Waiting for My Review of Godot
Monday, May 4th, 2009It has been two weeks since I saw Waiting for Godot with what I would have to say is a supremo cast. Nathan Lane, Bill Irwin, John Goodman and Jon Glover. They are all the type of actor that really flourishes in dialog that out of context would seem mundane, but strung through their bodies an acting performance comes out unmatched. It really is a physical play. And again, these are all very physical actors.
I first saw the play in college and frankly all I could remember was that it was a real college type play. bare set, abstract ideas, vague references to a Christian god. Totally college. But that was of that time in my life and it was too easy for me to write it off then. But I guess that is one of the points of the play. Life. The time we spend each day and what we do with it. Are we in control of how we spend it? Do we understand why we spend it the way we do? Could this repeating day with slight variations and the enduring desire for ways to make it go faster allude to that day job while we wait for the other to pay us a visit?
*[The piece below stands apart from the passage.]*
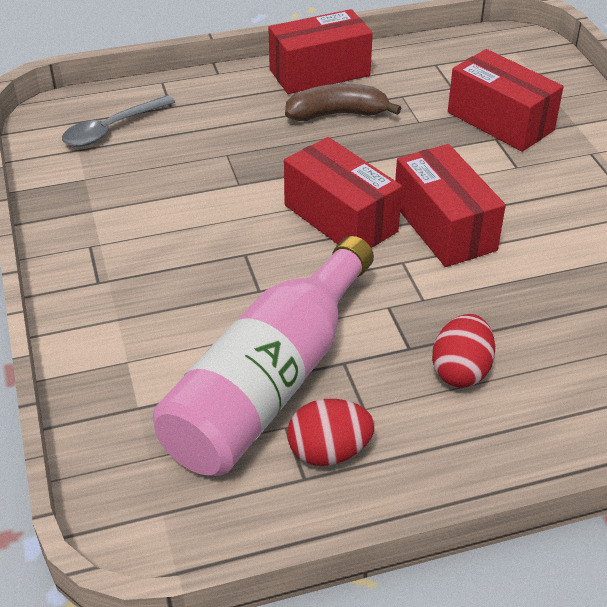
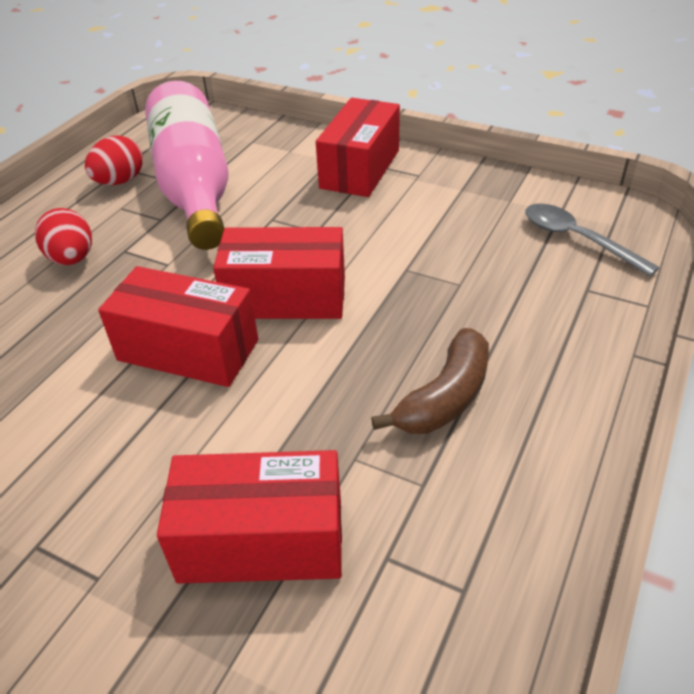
camera: 135 degrees right, 0 degrees up
grey spoon [62,95,175,147] -> grey spoon turned 45 degrees counterclockwise [525,204,660,276]
red box [268,9,373,94] -> red box moved to [316,98,400,197]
Oddly enough the play I think is becoming more relevant in these modern times. One could almost see the whole play as a commentary about a TV culture. Always waiting for the next program. Never ending or meaning schedules kept daily by folks not exactly knowing why they are watching, but just knowing they need to.
Ultimately that is what makes this a successful work of art. It allows so much interpretation and application that it doesn’t try to define things for us, but rather forces us to question how we currently define things for ourselves. When we are revealed the shabby construction of our society only then could we spot those areas in most need of repair.